Serial assessments with
magnetic resonance imaging may be best tool to assess response of
breast cancer to chemotherapy and risk for recurrence
Serial measurement of tumor volume with
magnetic resonance imaging may represent a real advance in assessing
response of breast cancer to chemotherapy as well as predict risk
for recurrence, according to an article in the June issue of the
American Journal of Roentgenology.
The current study, performed at the University
of California-San Francisco, of 58 breast cancer patients found
that the best way to predict a patient's recurrence-free survival
is to review the initial MRI examination (before the patient has
chemotherapy) and the final MR examination (after chemotherapy has
been completed).
“Initial tumor volume was a strong predictor
of recurrence-free survival. Of the women who had tumor volumes
of 33 cm3 or less on the initial MR exam, 93% remained disease free
after two years compared with 70% of the women with larger tumors.

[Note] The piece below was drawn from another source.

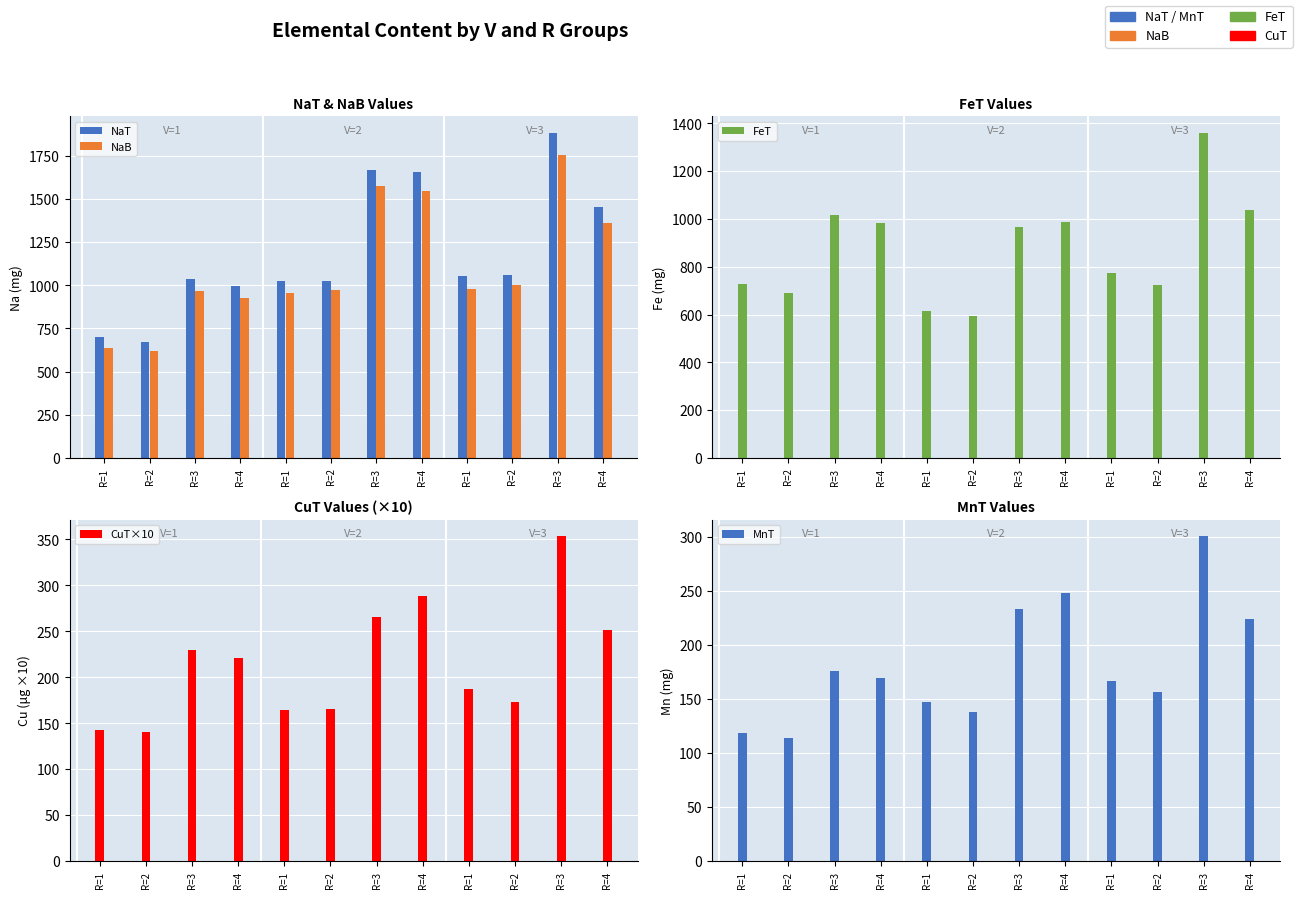

Which category has the highest value across all series?

R=3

This speaks strongly for the value of early detection,” said Savannah
C. Partridge, PhD, now an assistant professor of radiology at the
University of Washington, Seattle.
“The change in tumor volume with treatment
was also a valuable predictor,” said Partridge. “We found that the
group of patients who had a 50% or greater reduction in MRI tumor
volume when comparing the first MR examination to the last had a
better recurrence-free survival rate (87% remained disease-free
after two years) than those with less tumor shrinkage during chemotherapy
treatment (64% were disease-free after two years), irrespective
of their initial tumor volumes,” she added.
One patient with a large focal mass showed
a substantial decrease in tumor volume on MRI during treatment and
continues to be disease-free 40 months after surgery. In contrast,
a second patient, with a more diffuse mass, showed an increase in
tumor volume on MRI during treatment that was not detected by clinical
examination. Her disease returned eight months after surgery, said
Dr. Partridge.
Most often, MRI is used to measure the tumor’s diameter, said Dr.

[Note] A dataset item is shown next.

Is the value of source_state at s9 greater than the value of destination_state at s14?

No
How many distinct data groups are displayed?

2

Partridge. “This study shows that while measuring tumor diameter
is useful for staging, volume is preferable for monitoring treatment
because three-dimensional volume measurements can more accurately
capture the extent of irregularly shaped tumors, multifocality and
diffuse shrinkage of lesions during treatment,” she said. “It is
important that an accurate and validated tool be used for calculation
of three-dimensional tumor volume from MRI images,” she noted.
Physicians now typically evaluate treatment response by clinical
exam and pathology. “But unlike pathology, early changes in tumor
volume can potentially be assessed by MRI at a time when chemotherapy
regimens can still be modified. Our study showed that MRI measurements
of breast tumor volume can help predict recurrence-free survival.
We are encouraged by these results and anticipate that monitoring
tumor response by MRI will help us to better tailor treatment strategies
for individual patients. A larger multi-center study is currently
underway to see if MRI can determine if chemotherapy is working
early enough for treatment to be changed,” she said.